Synthesis of Hollow Geo2 nanostructures, Transformation into Ge@C, and Lithium Storage Properties

In terms of capacity, group IVA elements are the most promising as anode material for LIBs, especially silicon and germanium, which have theoretical capacities of 4200 and 1600 mAh/g, respectively. However, compared to silicon, germanium has higher lithium diffusivity and electrical conductivity, but lower volume change. In this work, we have designed mesoporous germanium@carbon hollow ellipsoids (Ge@C) through the formation of a hollow GeO₂ ellipsoid precursor and subsequent simultaneous carbon coating and reduction of the GeO₂ precursor.

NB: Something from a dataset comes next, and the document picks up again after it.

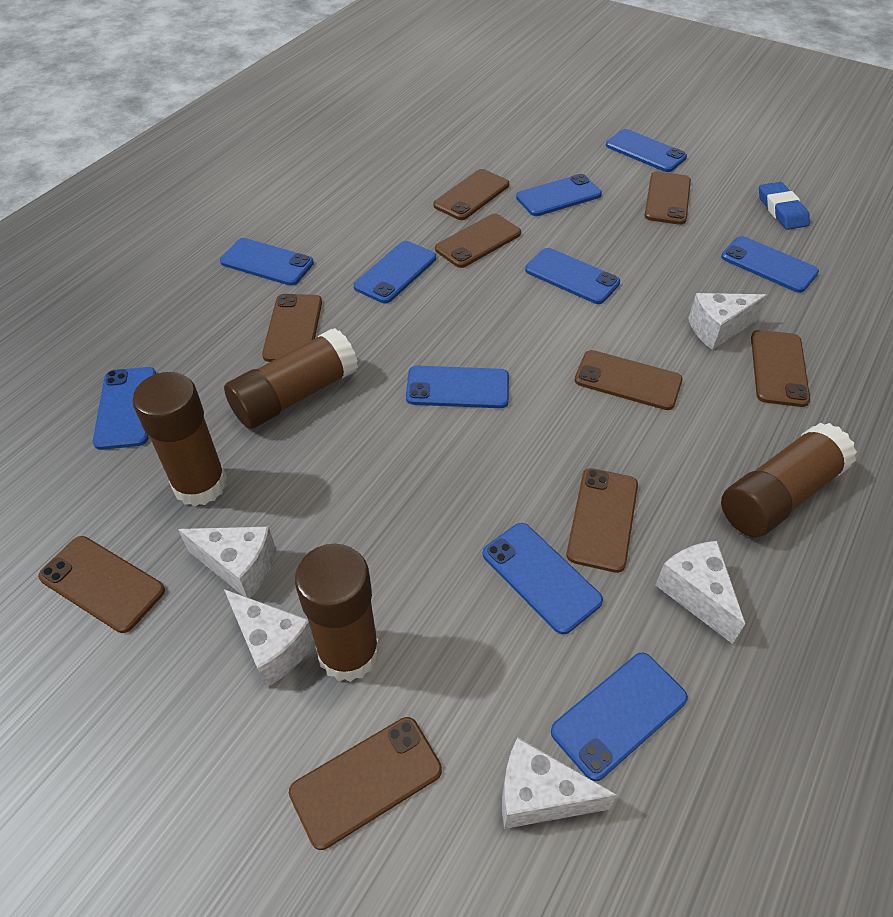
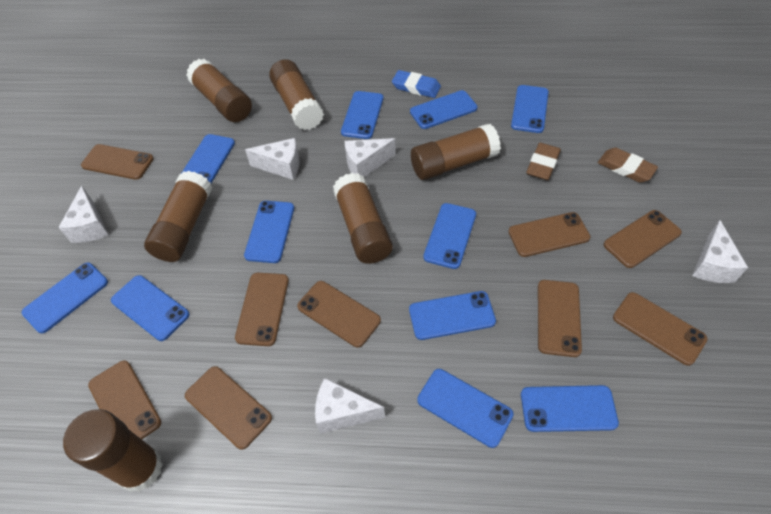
blue phone: [93,367,156,450] [220,238,314,286] [354,241,436,303] [406,366,509,408] [483,523,603,635] [516,174,602,216] [525,248,620,304] [551,653,688,781] [606,129,687,172] [721,236,819,293] = 10 -> [22,262,108,333] [111,275,190,341] [181,134,235,185] [244,201,294,263] [341,91,383,139] [409,291,496,340] [410,90,477,129] [417,369,514,448] [423,203,476,269] [511,85,549,133] [521,385,619,432] = 11
brown eraser: none = 0 -> [526,143,561,180] [598,147,658,183] = 2
brown glue stick: [132,372,227,506] [224,328,358,429] [295,544,380,682] [721,423,857,537] = 4 -> [63,409,163,492] [144,171,212,262] [186,59,252,122] [269,59,324,130] [333,173,393,264] [411,124,501,180] = 6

The GeO₂ hollow ellipsoid precursor was firstly prepared through a facile one-pot ultrasonication method, and then after carbon coating and reduction by decomposition of acetylene and H₂/Ar, the obtained mesoporous Ge@carbon exhibited excellent cycling stability at the 0.2 C and 1 C rates (1 C = 1600 mAh/g), with no significant capacity fading upon 200 cycles, indicating high reversible cycling stability. The Ge@carbon electrodes also presented a high couloumbic efficiency of 80% for the initial cycle, as well as excellent rate capability that the capacity retention value at the rate of 20 C is 66% (805 mAh/g) of the capacity at 1 C, and when the rate was returned to the 1 C rate, the capacity recorded is the same as that in the initial cycle at the 1 C rate. The excellent electrochemical performance can be ascribed to the unique hollow structure, which provides more voids and pores for accommodation of volume expansion, as well as the uniform carbon film on the surfaces of the Ge nanoparticles, which maintains their structural integrity and enhances the electronic conductivity of the whole electrode.